Filter by group or entire dataset?

In general, would it be advisable to filter by group if your dataset contains multiple sample types?

For example, when working with data from one sample type, I typically filter features that are not found in >95% of samples. I’d like to do this same type of filtering but the dataset I’m working with now is a composite from multiple body sites and environmental samples. All were run on the same lane, so I know that cross-talk might be a problem, and I can handle that by filtering features that have a minimum count/abundance across all samples. However, I’m not exactly sure what is the advised filtering protocol given a multi-sample type dataset.

My thought right now is:

  1. Filter (present in min # samples) within sample type
  2. Filter (min # reads) across all sample

Does this seem reasonable? Any suggestions would be appreciated!
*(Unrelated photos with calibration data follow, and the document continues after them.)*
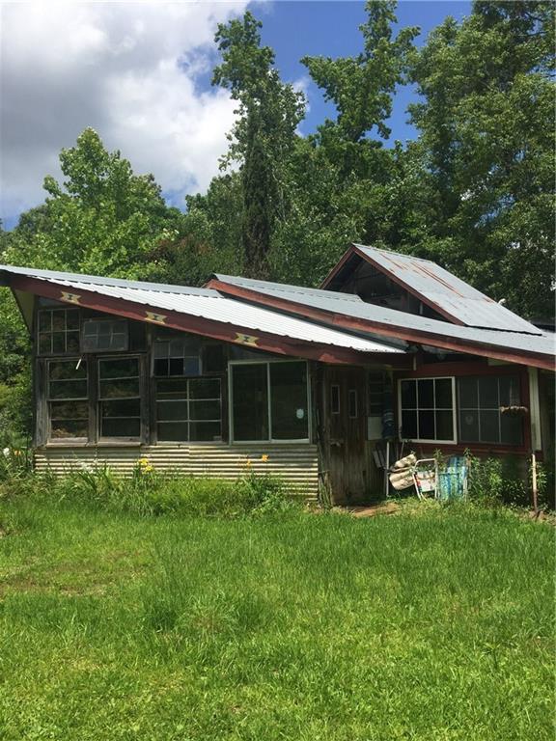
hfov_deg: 48.2
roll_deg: +0.9
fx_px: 621
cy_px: 370
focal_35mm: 29
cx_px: 278
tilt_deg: +3.8
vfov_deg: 61.7
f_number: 2.2
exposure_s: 1/1980
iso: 32
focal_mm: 4.15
I am also interested on that, so following the thread.

Right now I am filtering by sub-groups within the run, but it’s too time costing because we can have different sub-groups and number of samples (inside them) at every run.
Depending on the matrix of the sample, if soil etc, my filter throws away features below a threshold of 100 counts or 0.5% (sum of counts) from all the samples.
Those filters were literally made up by me based on what I see in the results.

1 Like

Hi @smreyes,

I would start by running a PCoA to check and see if there are differences between the same types globally. You’d want to rarify your data first, so no filtering needed. (Unless you want to exclude singletons or something.) Then, if you see a difference, I would split by body site and separate.
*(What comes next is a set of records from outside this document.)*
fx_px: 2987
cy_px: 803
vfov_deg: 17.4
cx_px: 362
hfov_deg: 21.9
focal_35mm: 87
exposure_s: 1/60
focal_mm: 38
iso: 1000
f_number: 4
Thanks, @jwdebelius. I have a few clarifying questions:

Are you suggesting that if the PCoA didn’t show a lot of separation, then filtering features that were not present in at least 95% of all samples is a more appropriate filtering strategy than filtering features that were not present in at least 95% of the other samples in the group?

If so, why? I guess I don’t understand why a PCoA of rarefied values (which is unlikely to include rare taxa) would be a good justification for removing rare taxa from all samples or samples by group.

Any additional clarification would be greatly appreciated! Thanks!

Hi @smreyes,

So, Id start by making a PCoA with your favorite metric on rarified data to see if there’s separation by sample type. That will help you get a feel for whether you should separate by sample type or not. Given your criteria, something like Jaccard should answer your question.

If you decide to analyze by sample type. I’d work with your data from there and filter for feature based analysis. (I would still encourage alpha and beta on the unfiltered, rarified data to check and make sure you actually have differences in the forest before yo go starting at trees.)

Second, I wanted to mention earlier, I think your filtering criteria is very stringent, possibly too stringent. Human microbiome data tends to be sparse for a lot reasons. The end result is that in a population of 100 adults, I might find my most prevelent OTU/ASV in only 80 of them, with I think a power law decrease. So, I’d recommend relaxing your filtering criteria especially in humans. I tend to have a lot of success filtering to 5-10% preference (contingent on sample size, complexity, and model.)

My rule of thumb for filtering is to check and make sure it’s okay by running a Procrustes analysis comparing a rarified distance matrix of the original data to a rarefied distance matrix of the unfiltered data. My correlation with Bray Curtis distance should be high (you want the mantel test for this, i Target about 90% or higher) and you should have decent correlation with any other metrics of interest. I like UniFrac.

So, as a quick summary, I would filter by site, but relax my filtering criteria a lot.

Finally, I apologize for mistakes, I’m on my phone and autocorrect isn’t my friend today.